De mensheid is – wat de Bijbel betreft – verdeeld in gelovigen en ongelovigen. Wie gelooft in (vertrouwt op) de Here Jezus Christus hééft het eeuwige leven, wat er ook gebeurt. Hij of zij komt niet onder hetzelfde oordeel Gods waaronder de ongelovige zichzelf stelt. Wat heerlijk simpel is deze keuze toch. Helaas te simpel voor religie en veel individuen die er van alles aan gedaan hebben en nog doen om “in Hem geloven” van haar eenvoud te ontdoen. Geloven, en helaas in de praktijk vooral niet-geloven, is een zaak van volwassenen. Want zij kunnen bewust een keuze maken of ze wel of niet de Woorden Gods aanvaarden.

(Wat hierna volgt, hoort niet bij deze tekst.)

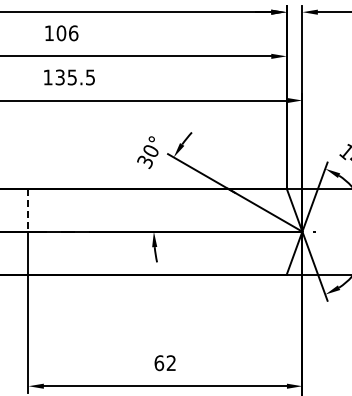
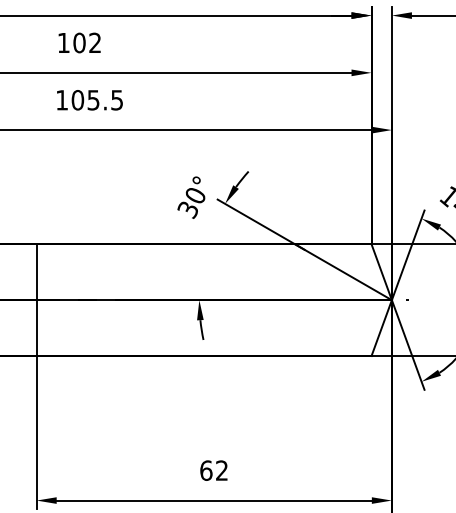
text: (73, 33) -> (95, 43), 106 -> 102
text: (59, 77) -> (76, 100), 135.5 -> 105.5
line: (28, 210) -> (36, 272), dashed -> solid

Hoe zit het dan met degenen die niet zelfstandig een keuze kunnen maken? Kinderen behoren onder andere tot die groep. Tot welke conclusies leidt de Schrift ons aangaande kinderen van gelovigen en ongelovigen in de verschillende bedelingen? In ieder geval tot een scherp bewustzijn van de verantwoordelijkheid als volwassenen en/of als ouders als het gaat om het afwijzen of aannemen van (oftewel geloven ín) Zijn eniggeboren Zoon.
De PDF op deze pagina is een weergave van de studie die via Stichting Vlichthus te downloaden is. Er is via, Vlichthus.nl, ook een hardcopy van de studie te bestellen. Wij danken Vlichthus voor hun werk.
(Johannes 3:16) Want alzo lief heeft God de wereld gehad, dat Hij Zijn eniggeboren Zoon gegeven heeft, opdat een iegelijk die in Hem gelooft, niet verderve, maar het eeuwige leven hebbe.
(Johannes 3:18) Die in Hem gelooft, wordt niet veroordeeld, maar die niet gelooft, is alrede veroordeeld, dewijl hij niet heeft geloofd in den Naam des eniggeboren Zoons van God.